Activity => Return each line of the records that contains the word "Sahel".

Data provided Block Start

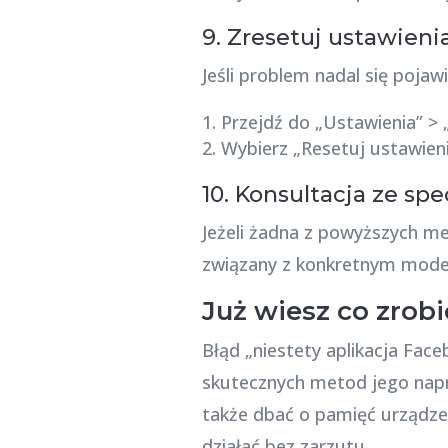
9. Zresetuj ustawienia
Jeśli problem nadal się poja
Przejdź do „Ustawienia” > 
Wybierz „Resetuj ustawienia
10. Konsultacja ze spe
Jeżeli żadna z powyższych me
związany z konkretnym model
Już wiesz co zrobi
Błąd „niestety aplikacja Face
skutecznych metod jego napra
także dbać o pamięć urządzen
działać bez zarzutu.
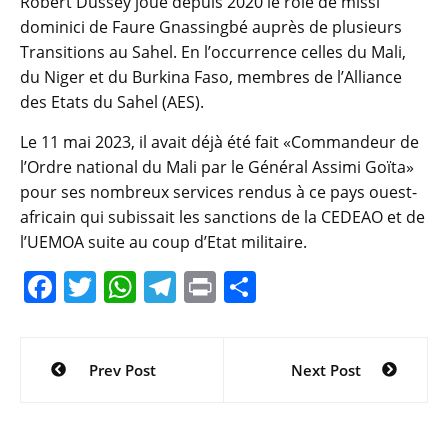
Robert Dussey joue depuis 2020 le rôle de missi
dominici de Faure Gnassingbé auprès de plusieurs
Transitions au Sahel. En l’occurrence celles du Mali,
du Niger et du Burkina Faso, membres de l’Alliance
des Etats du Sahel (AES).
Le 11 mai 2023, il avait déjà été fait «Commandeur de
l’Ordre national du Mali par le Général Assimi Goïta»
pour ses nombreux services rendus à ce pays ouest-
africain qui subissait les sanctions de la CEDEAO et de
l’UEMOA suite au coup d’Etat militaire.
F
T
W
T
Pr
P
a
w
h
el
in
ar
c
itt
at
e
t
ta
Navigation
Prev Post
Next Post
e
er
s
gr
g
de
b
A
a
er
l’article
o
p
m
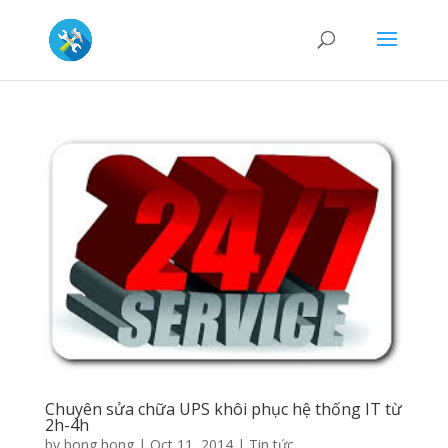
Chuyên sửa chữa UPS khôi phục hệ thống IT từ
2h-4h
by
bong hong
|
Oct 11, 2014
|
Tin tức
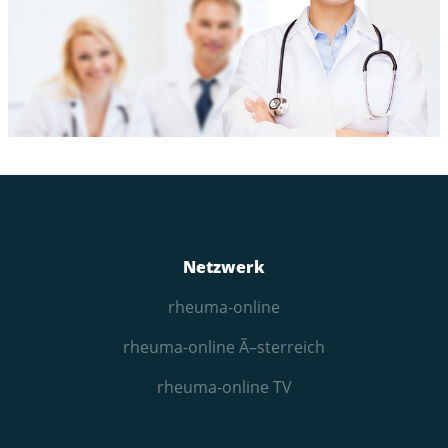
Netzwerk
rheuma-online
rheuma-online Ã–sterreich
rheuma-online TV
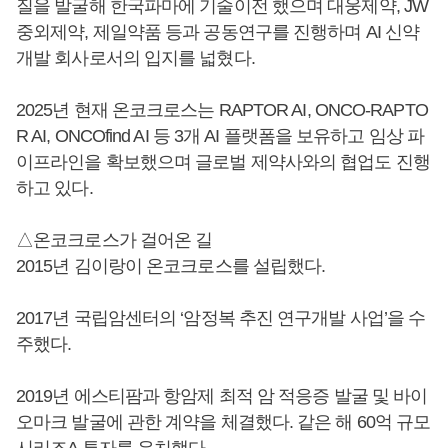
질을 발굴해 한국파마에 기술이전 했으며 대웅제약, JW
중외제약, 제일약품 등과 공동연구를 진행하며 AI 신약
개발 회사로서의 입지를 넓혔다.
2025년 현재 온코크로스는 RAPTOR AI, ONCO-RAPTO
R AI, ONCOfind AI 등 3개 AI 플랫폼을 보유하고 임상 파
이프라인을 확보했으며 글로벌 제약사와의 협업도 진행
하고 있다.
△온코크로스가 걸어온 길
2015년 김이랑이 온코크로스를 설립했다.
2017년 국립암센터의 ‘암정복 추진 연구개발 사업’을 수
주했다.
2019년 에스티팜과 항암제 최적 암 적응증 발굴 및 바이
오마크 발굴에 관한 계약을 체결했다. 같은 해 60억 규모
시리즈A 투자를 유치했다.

Data provided Block End

Response box =>
Transitions au Sahel. En l’occurrence celles du Mali,
des Etats du Sahel (AES).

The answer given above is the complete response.